Fleming was promoted from assistant principal to principal and CEO — working as both a school administrator and in seeking involvement from the local business community with the academy — by former superintendent Danny Hayes on June 7, 2010. Gilreath replaced Hayes as the school system chief on March 30 and quickly reorganized most of the school system administrative staff.

Gilreath said she’s “puzzled” by Duggan’s comments.

“I don’t know what he would be talking about,” Gilreath said. “I’ve never even met the man. I don’t know what was said or who was there at the meeting. I don’t know anything about any politics. Unless he (Fleming) just didn’t want to work under me.

“I’ve had no agenda to get rid of him or anyone.

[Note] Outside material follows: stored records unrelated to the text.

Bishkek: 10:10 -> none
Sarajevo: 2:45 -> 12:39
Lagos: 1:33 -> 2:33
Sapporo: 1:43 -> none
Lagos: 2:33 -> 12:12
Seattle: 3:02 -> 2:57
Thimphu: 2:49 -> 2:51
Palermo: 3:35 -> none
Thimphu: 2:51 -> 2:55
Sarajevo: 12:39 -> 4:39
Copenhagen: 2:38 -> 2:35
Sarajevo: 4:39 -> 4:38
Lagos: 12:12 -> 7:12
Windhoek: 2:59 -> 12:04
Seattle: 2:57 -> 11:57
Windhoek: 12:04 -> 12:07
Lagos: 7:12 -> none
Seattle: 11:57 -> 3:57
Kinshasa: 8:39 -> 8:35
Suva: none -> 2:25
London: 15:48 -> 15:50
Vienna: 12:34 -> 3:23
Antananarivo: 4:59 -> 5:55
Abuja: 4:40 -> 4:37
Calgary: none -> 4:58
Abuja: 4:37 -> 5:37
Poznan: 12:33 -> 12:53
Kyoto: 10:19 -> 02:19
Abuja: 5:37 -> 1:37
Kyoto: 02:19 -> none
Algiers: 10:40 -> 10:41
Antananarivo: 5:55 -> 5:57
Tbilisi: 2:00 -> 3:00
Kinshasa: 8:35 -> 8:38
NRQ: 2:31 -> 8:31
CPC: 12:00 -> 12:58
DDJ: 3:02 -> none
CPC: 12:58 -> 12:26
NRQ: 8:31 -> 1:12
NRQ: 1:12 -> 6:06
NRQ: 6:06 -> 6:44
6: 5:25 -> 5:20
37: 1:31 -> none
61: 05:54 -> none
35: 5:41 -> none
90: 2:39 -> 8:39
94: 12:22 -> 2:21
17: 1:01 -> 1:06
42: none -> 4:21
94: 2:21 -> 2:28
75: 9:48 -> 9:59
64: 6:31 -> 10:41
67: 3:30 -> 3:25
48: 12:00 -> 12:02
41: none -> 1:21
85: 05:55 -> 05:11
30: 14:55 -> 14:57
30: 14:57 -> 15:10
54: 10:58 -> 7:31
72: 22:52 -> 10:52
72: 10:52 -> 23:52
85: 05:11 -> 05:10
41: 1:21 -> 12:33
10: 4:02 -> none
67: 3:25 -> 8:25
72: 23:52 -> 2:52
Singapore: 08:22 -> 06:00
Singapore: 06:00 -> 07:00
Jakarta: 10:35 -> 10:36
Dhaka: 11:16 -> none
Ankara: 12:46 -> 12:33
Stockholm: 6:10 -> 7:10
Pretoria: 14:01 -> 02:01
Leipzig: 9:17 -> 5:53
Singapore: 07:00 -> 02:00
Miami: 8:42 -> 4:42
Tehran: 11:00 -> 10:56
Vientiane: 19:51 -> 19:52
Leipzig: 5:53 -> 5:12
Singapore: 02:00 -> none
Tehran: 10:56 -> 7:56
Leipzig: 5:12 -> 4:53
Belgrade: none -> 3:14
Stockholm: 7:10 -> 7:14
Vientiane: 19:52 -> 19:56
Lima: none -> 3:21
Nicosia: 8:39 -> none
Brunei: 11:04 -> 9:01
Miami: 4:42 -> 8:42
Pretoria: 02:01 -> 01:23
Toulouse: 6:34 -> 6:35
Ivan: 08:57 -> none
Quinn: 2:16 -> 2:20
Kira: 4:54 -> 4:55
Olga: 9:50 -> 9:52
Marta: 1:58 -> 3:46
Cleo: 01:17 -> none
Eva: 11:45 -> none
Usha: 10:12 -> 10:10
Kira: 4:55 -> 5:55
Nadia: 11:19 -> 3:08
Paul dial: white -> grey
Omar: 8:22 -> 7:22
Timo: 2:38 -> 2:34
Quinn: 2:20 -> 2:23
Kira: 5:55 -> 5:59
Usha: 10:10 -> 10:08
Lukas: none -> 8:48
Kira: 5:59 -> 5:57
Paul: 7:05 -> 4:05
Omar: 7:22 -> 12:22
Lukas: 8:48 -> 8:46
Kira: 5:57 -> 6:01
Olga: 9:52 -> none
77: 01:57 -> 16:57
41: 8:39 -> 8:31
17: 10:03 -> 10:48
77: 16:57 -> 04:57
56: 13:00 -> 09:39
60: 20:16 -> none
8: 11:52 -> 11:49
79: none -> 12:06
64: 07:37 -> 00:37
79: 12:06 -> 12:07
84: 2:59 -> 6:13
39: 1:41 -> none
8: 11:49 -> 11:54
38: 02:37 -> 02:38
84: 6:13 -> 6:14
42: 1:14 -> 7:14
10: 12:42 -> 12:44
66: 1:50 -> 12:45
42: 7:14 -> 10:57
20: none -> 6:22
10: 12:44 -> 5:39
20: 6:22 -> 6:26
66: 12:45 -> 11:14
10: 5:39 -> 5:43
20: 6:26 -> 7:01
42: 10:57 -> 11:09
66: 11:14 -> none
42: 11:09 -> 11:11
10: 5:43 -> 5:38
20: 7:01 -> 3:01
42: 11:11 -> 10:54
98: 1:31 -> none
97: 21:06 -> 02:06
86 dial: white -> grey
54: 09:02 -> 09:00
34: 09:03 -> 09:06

I’m sure that kind of thing happens, but I don’t do that. That’s not the way I run the school system. I’m not out to get anyone.”

School Board Chairman Louis Fordham said it’s not uncommon for several principals to leave near the end of the school year.

Principals must write a letter of resignation and have it accepted before it is official. Most principals get approval from the school board, but because Fleming answered to academy board members his resignation was approved by them.

“Most leadership changes happen this time of year,” Fordham said. “This is when contracts get renewed or don’t. Everything bottlenecks right now. The timing is terrible, but that’s the system we work in.

“By law, contracts have to go out the last month of the school year (June). It can appear like there’s a lot of personnel leaving, but it’s just because we do all this stuff right now. It’s absolutely crazy with the timing, but we have to abide by the letter of the law.”

Asked about any political motivation behind hiring and firing of employees, Fordham said there is “no evidence for that.”

“There’s seldom a decision that someone isn’t going to consider to have some ulterior motive,” he said. “Do we really appear to make decisions on that criteria? I would dare to say Danny (Hayes), while he was in human resources and as superintendent — that we have kept a lot of principals he’s placed.

“We make many, many personnel changes. You can’t use one or two changes to indicate the character behind those decisions (is bad). For individuals who happen to have lawyers saying things, that’s fine. But that’s one perspective.”

Fordham said he respects a “certain right to know” about when and why school administrators leave.

“I don’t enjoy talking about these things because it’s always hard to get the full story,” he said. “But I want the community to know Whitfield County Schools should not be seen as an organization that’s not transparent. We will be as open as the law requires.

“We’re a large system and we have a lot of wonderful employees. We’ve made tough leadership decisions. Leadership changes are not new. They’ve happened under every superintendent.”

Academy Board Chairman Tim Campbell said board members didn’t discuss Fleming’s resignation at length during their execution session, a part of the meeting legally closed to the public and media to discuss personnel.

“We had two things on our agenda,” he said. “One was discussing having a better partnership with the governing board: the county school board and the superintendent ... the other was renewal of the CEO and principal position. Tim did resign prior to us visiting that item. For privacy reasons, I can’t be real specific as to why.”

Campbell said there had been a slight “disconnect in the past” between the academy board and the school board and that Fordham wanted the school board to take a more “active” role with the academy.

“The main thing was talking about the relationship between our board and the school board,” Campbell said. “We talked about trying to be consistent with the school board on how the academy is going to be run. Louis is supportive of it. The school board wants to have a more governing role, not so much an advisory board.

“There’s a lot of details to hammer out about that. There wasn’t a correlation between Tim resigning and that discussion. Very little was said about the resignation. Tim came in and gave me his letter. There was no conversation beyond that.”

Fordham said Fleming’s resignation wasn’t related to anything the school board was discussing either.

“I don’t know of any conflict between anyone or anybody,” he said. “And the academy board is pretty independent, which is how we want it. Our board doesn’t deal with them on a day-to-day interaction.”